The Pantheon was originally a temple dedicated to various gods but later became a church to the one god.
Part of Santa Maria sopra Minerva’s sumptuous interior, with the marble carving to the right by Bernini.
The spectacular Basilica of Ambrogio e Carlo church.
An astonishing marble skeleton by – yes, the inevitable Bernini – inside Santa Maria del Popolo church.
The famous statue of Moses by Michelangelo in Rome’s Basilica di San Pietro in Vincoli.
Scooters rule in Rome.
Due not so much to heavy traffic as very limited parking space scooters are transport du jour but the ubiquitous cobblestones are extremely slippery when wet.
The centre of the city appears to have neither underground car parks (afraid of what they might find down there? ) nor multistorey or even old style surface parks though a few small, expensive indoor parks exist.
Since ‘imaginative’ street parking is thus sine qua non the fashionistas have taken to short-ass Smart cars, so, for example, the Trastevere bistro area that gets packed at night sees a huge ratio of Smarts over regular motors, mostly parked nose-in to the kerb.
We have no documented evidence what this unpleasant lighting-support critter is but Starcraft game players are of the opinion that it’s a deformed infant mutalisk.
Shopping in Rome, expensive? Not compared to Paris or London, yet excellent quality, dramatic colours and unique Italian designs.

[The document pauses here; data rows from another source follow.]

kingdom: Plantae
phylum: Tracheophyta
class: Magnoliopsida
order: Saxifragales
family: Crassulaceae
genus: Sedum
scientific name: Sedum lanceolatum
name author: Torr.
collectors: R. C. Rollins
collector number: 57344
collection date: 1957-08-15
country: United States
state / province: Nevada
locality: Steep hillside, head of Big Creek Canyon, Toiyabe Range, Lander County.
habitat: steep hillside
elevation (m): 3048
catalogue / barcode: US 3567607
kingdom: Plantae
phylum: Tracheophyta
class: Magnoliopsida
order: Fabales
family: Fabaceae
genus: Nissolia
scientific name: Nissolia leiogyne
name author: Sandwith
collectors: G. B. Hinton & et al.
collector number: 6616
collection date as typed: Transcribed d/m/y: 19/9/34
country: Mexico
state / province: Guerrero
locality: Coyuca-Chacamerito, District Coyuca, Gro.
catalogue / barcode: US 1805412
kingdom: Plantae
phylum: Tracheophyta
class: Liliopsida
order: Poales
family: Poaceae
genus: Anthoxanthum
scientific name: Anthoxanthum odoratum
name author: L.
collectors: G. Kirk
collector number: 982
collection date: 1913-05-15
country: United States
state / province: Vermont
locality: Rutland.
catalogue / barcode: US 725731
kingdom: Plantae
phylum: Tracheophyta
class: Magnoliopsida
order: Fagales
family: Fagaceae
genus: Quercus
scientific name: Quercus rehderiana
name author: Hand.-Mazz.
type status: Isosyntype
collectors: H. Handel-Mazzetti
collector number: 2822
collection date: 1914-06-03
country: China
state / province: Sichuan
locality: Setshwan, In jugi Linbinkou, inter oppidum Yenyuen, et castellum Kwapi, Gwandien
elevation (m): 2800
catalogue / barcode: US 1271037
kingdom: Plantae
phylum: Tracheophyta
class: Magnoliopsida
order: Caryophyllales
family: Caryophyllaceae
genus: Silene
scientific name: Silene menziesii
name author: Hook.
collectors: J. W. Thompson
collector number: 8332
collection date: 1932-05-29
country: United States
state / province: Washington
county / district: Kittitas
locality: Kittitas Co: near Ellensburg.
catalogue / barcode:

Rome offers some stunning high quality goods in original and imaginative designs and fantastic varieties of colours. Shoes, gloves and other leatherwear, cotton clothing, kitchenware, all stylish but reasonably priced.
When entering or leaving shops, bars it’s traditional etiquette to say ‘buon giorno’ in the morning or ‘buona sera’ in the afternoon or evening ( it covers both hello and goodbye). ‘Ciao’ is informal, for use with friends, young people or kids, or among work colleagues. If somebody thanks you by saying ‘grazie’ it’s polite to say ‘prego’ (you’re welcome) in return.
For good value try the market in Piazza Testaccio which offers a mass of stalls selling good-quality shoes and bags at knock-down prices.
You will need to sift carefully to find quality at the Porta Portese flea market, which unfolds along Via Portuense. It’s entertaining and atmospheric but watch out for pickpockets.